Gonionota persistis

Scientific classification
- Kingdom: Animalia
- Phylum: Arthropoda
- Class: Insecta
- Order: Lepidoptera
- Family: Depressariidae
- Genus: Gonionota
- Species: G. persistis
- Binomial name: Gonionota persistis (Meyrick, 1914)
- Synonyms: Hypercallia persistis Meyrick, 1914;

= Gonionota persistis =

- Authority: (Meyrick, 1914)
- Synonyms: Hypercallia persistis Meyrick, 1914

Species of moth

Gonionota persistis is a moth in the family Depressariidae. It was described by Edward Meyrick in 1914. It is found in Peru.

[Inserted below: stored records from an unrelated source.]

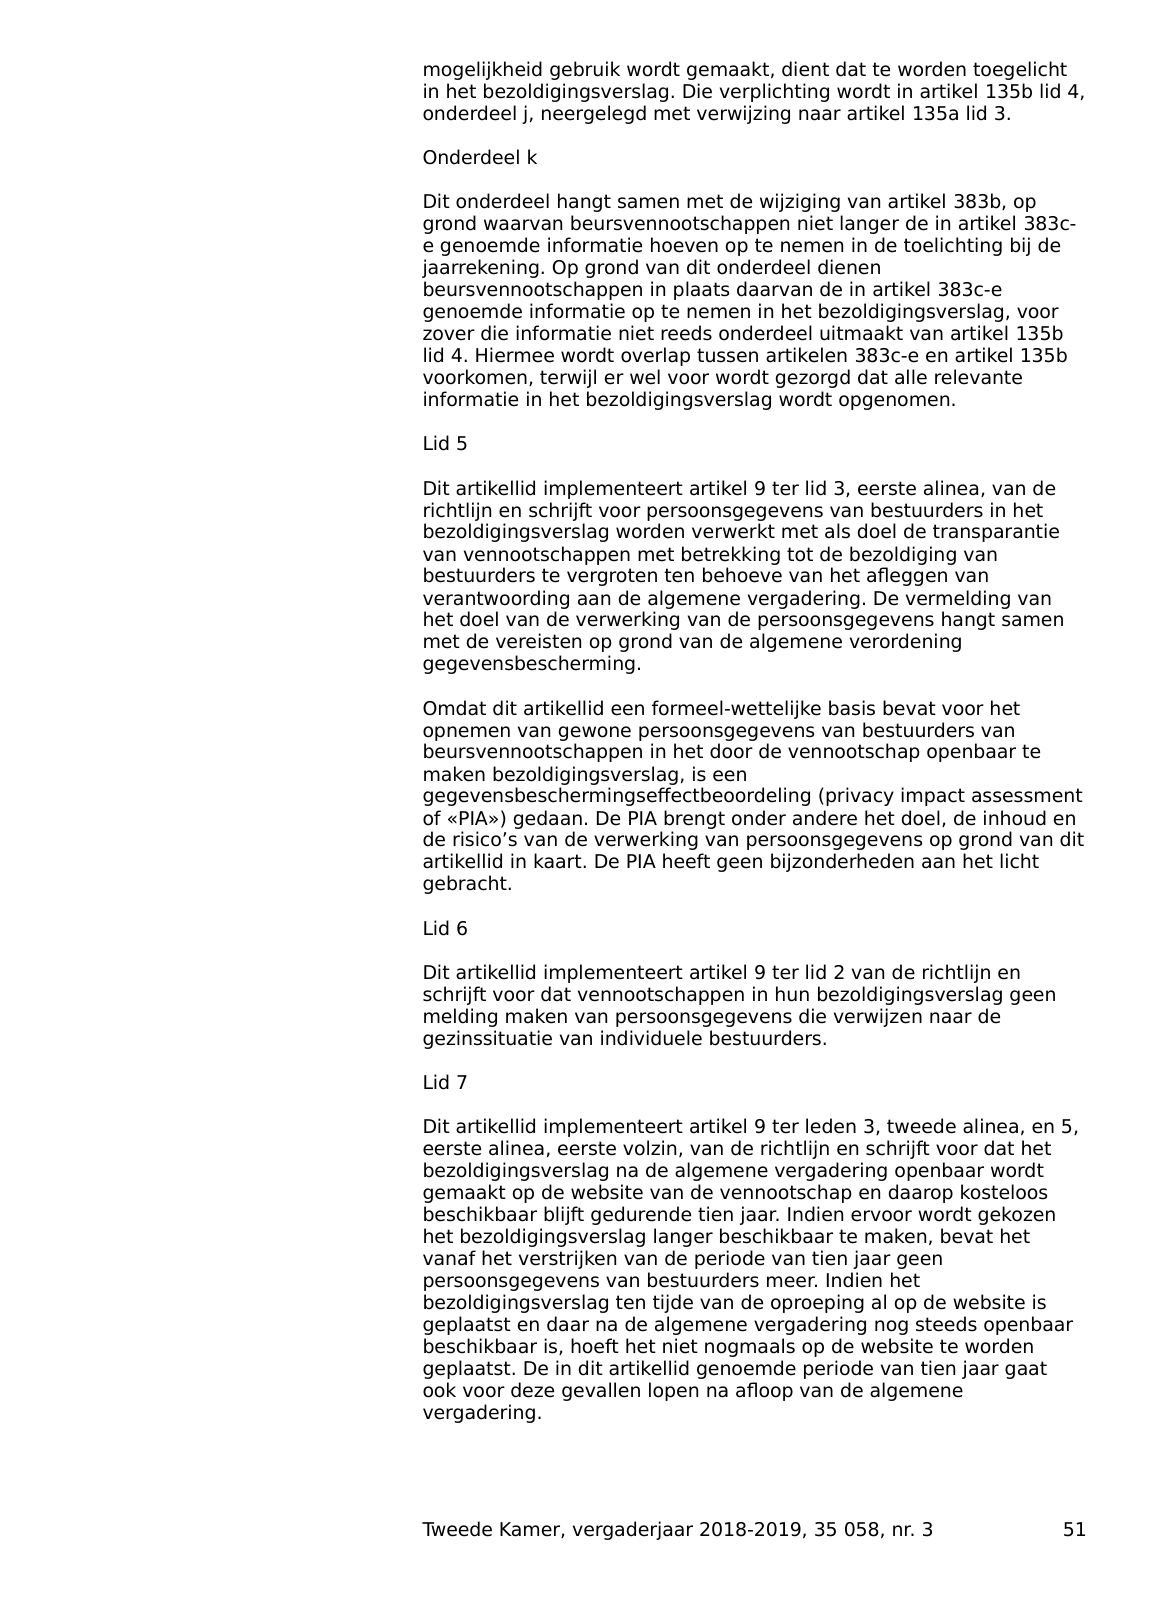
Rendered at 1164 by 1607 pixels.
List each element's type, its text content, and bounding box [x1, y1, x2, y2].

text Dit artikellid implementeert artikel 9 ter lid 3, eerste alinea, van de richtlijn en schrijft voor persoonsgegevens van bestuurders in het bezoldigingsverslag worden verwerkt met als doel de transparantie van vennootschappen met betrekking tot de bezoldiging van bestuurders te vergroten ten behoeve van het afleggen van verantwoording aan de algemene vergadering. De vermelding van het doel van de verwerking van de persoonsgegevens hangt samen met de vereisten op grond van de algemene verordening gegevensbescherming. [422, 477, 1087, 675]
subtitle Lid 7 [422, 1072, 1087, 1094]
subtitle Lid 5 [422, 433, 1087, 455]
text mogelijkheid gebruik wordt gemaakt, dient dat te worden toegelicht in het bezoldigingsverslag. Die verplichting wordt in artikel 135b lid 4, onderdeel j, neergelegd met verwijzing naar artikel 135a lid 3. [422, 59, 1087, 125]
text Dit artikellid implementeert artikel 9 ter leden 3, tweede alinea, en 5, eerste alinea, eerste volzin, van de richtlijn en schrijft voor dat het bezoldigingsverslag na de algemene vergadering openbaar wordt gemaakt op de website van de vennootschap en daarop kosteloos beschikbaar blijft gedurende tien jaar. Indien ervoor wordt gekozen het bezoldigingsverslag langer beschikbaar te maken, bevat het vanaf het verstrijken van de periode van tien jaar geen persoonsgegevens van bestuurders meer. Indien het bezoldigingsverslag ten tijde van de oproeping al op de website is geplaatst en daar na de algemene vergadering nog steeds openbaar beschikbaar is, hoeft het niet nogmaals op de website te worden geplaatst. De in dit artikellid genoemde periode van tien jaar gaat ook voor deze gevallen lopen na afloop van de algemene vergadering. [422, 1116, 1087, 1424]
text Omdat dit artikellid een formeel-wettelijke basis bevat voor het opnemen van gewone persoonsgegevens van bestuurders van beursvennootschappen in het door de vennootschap openbaar te maken bezoldigingsverslag, is een gegevensbeschermingseffectbeoordeling (privacy impact assessment of «PIA») gedaan. De PIA brengt onder andere het doel, de inhoud en de risico’s van de verwerking van persoonsgegevens op grond van dit artikellid in kaart. De PIA heeft geen bijzonderheden aan het licht gebracht. [422, 697, 1087, 895]
subtitle Onderdeel k [422, 147, 1087, 169]
text Dit onderdeel hangt samen met de wijziging van artikel 383b, op grond waarvan beursvennootschappen niet langer de in artikel 383c-e genoemde informatie hoeven op te nemen in de toelichting bij de jaarrekening. Op grond van dit onderdeel dienen beursvennootschappen in plaats daarvan de in artikel 383c-e genoemde informatie op te nemen in het bezoldigingsverslag, voor zover die informatie niet reeds onderdeel uitmaakt van artikel 135b lid 4. Hiermee wordt overlap tussen artikelen 383c-e en artikel 135b voorkomen, terwijl er wel voor wordt gezorgd dat alle relevante informatie in het bezoldigingsverslag wordt opgenomen. [422, 191, 1087, 411]
text Dit artikellid implementeert artikel 9 ter lid 2 van de richtlijn en schrijft voor dat vennootschappen in hun bezoldigingsverslag geen melding maken van persoonsgegevens die verwijzen naar de gezinssituatie van individuele bestuurders. [422, 962, 1087, 1049]
subtitle Lid 6 [422, 917, 1087, 939]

The wingspan is about 18 mm. The forewings are light yellowish, suffusedly streaked with crimson red on all veins and with a slender crimson-fuscous streak along the costa throughout, continued around the termen to the tornus, the anterior half of the costa more broadly suffused with light fuscous and with a thick streak of light fuscous suffusion from three-fifths of the costa to one-fourth of the dorsum. The discal stigmata are small and dark fuscous and there is a rather curved waved light fuscous transverse line at three-fourths, as well as a similar crimson-red subterminal line. The hindwings are whitish yellowish, yellower along the termen.